As you print the data below, keep every line exactly as it is and leave the images behind.
Top of Available data
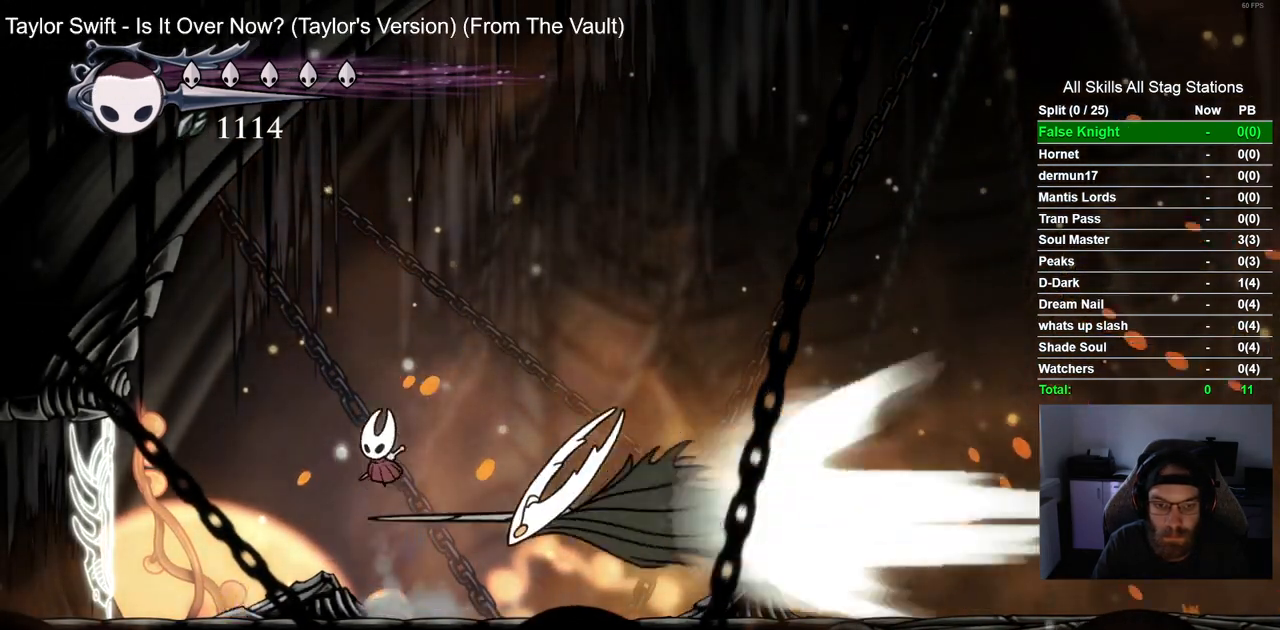
{"buttons": ["SQUARE", "DPAD_LEFT"], "left_stick": "center", "right_stick": "center", "events": [[67, "DPAD_RIGHT", "down"], [100, "CROSS", "up"], [217, "DPAD_RIGHT", "up"], [233, "DPAD_LEFT", "down"], [433, "SQUARE", "down"]]}
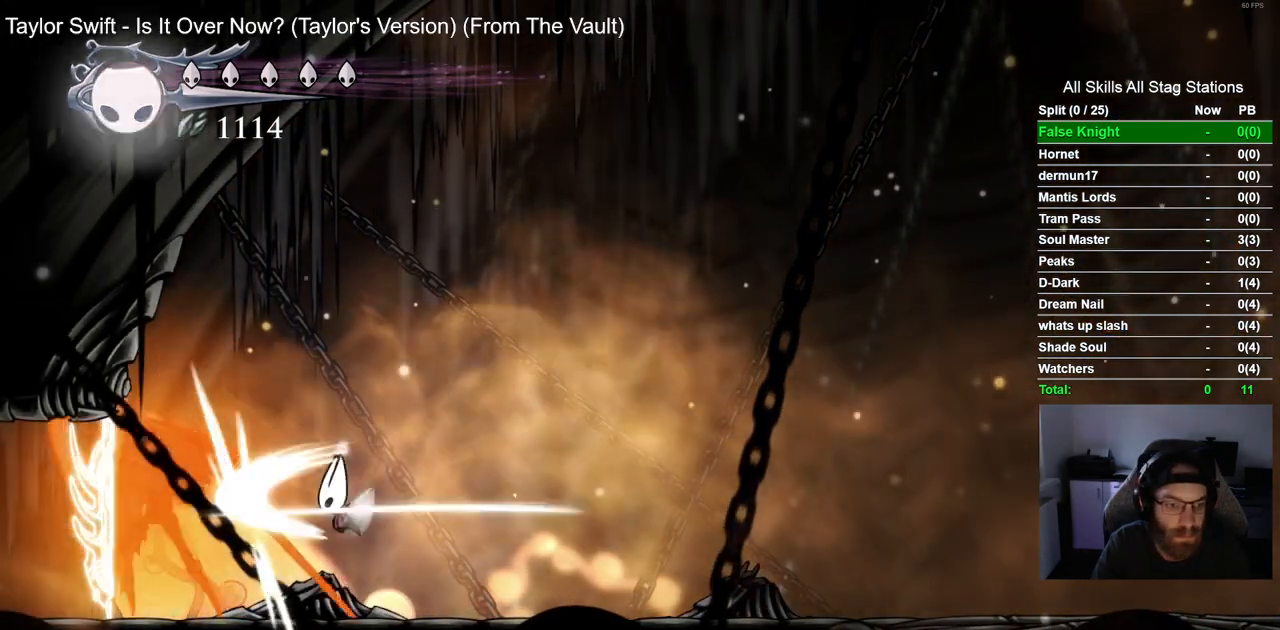
{"buttons": ["DPAD_RIGHT"], "left_stick": "center", "right_stick": "center", "events": [[33, "DPAD_LEFT", "up"], [83, "SQUARE", "up"], [200, "DPAD_LEFT", "down"], [283, "SQUARE", "down"], [333, "DPAD_LEFT", "up"], [417, "DPAD_RIGHT", "down"], [433, "SQUARE", "up"]]}
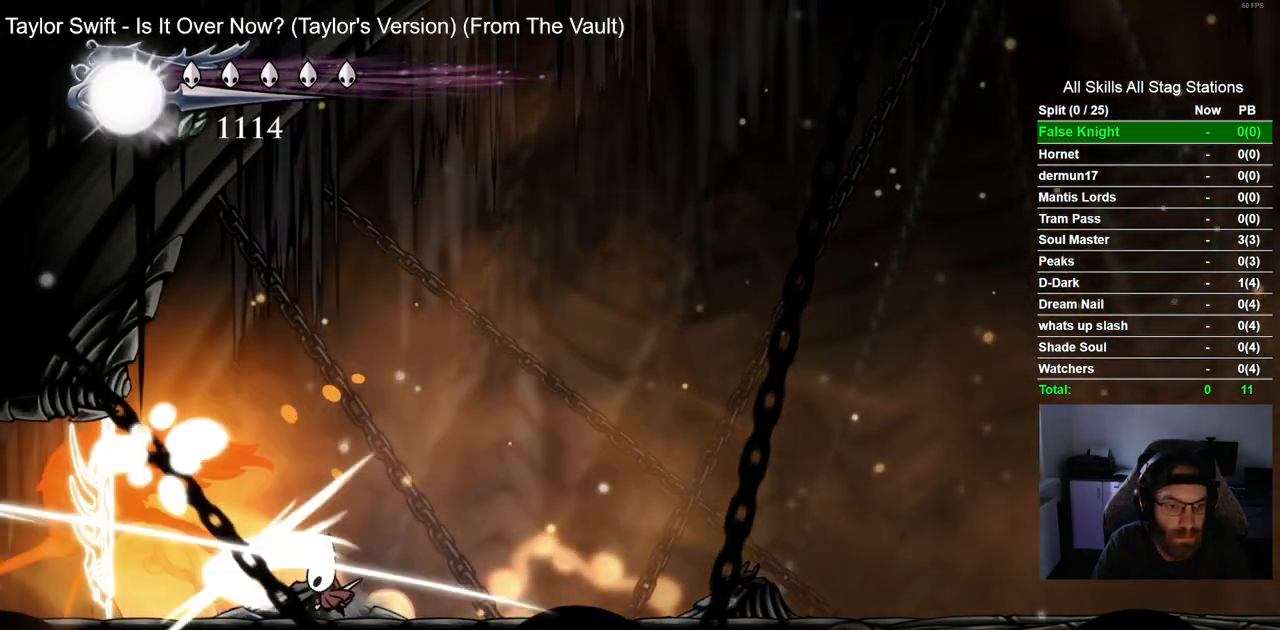
{"buttons": ["DPAD_LEFT"], "left_stick": "center", "right_stick": "center", "events": [[483, "DPAD_LEFT", "down"], [483, "DPAD_RIGHT", "up"]]}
Bottom of Available data
== Response below ==
{"buttons": ["SQUARE", "DPAD_LEFT"], "left_stick": "center", "right_stick": "center", "events": [[67, "DPAD_RIGHT", "down"], [100, "CROSS", "up"], [217, "DPAD_RIGHT", "up"], [233, "DPAD_LEFT", "down"], [433, "SQUARE", "down"]]}
{"buttons": ["DPAD_RIGHT"], "left_stick": "center", "right_stick": "center", "events": [[33, "DPAD_LEFT", "up"], [83, "SQUARE", "up"], [200, "DPAD_LEFT", "down"], [283, "SQUARE", "down"], [333, "DPAD_LEFT", "up"], [417, "DPAD_RIGHT", "down"], [433, "SQUARE", "up"]]}
{"buttons": ["DPAD_LEFT"], "left_stick": "center", "right_stick": "center", "events": [[483, "DPAD_LEFT", "down"], [483, "DPAD_RIGHT", "up"]]}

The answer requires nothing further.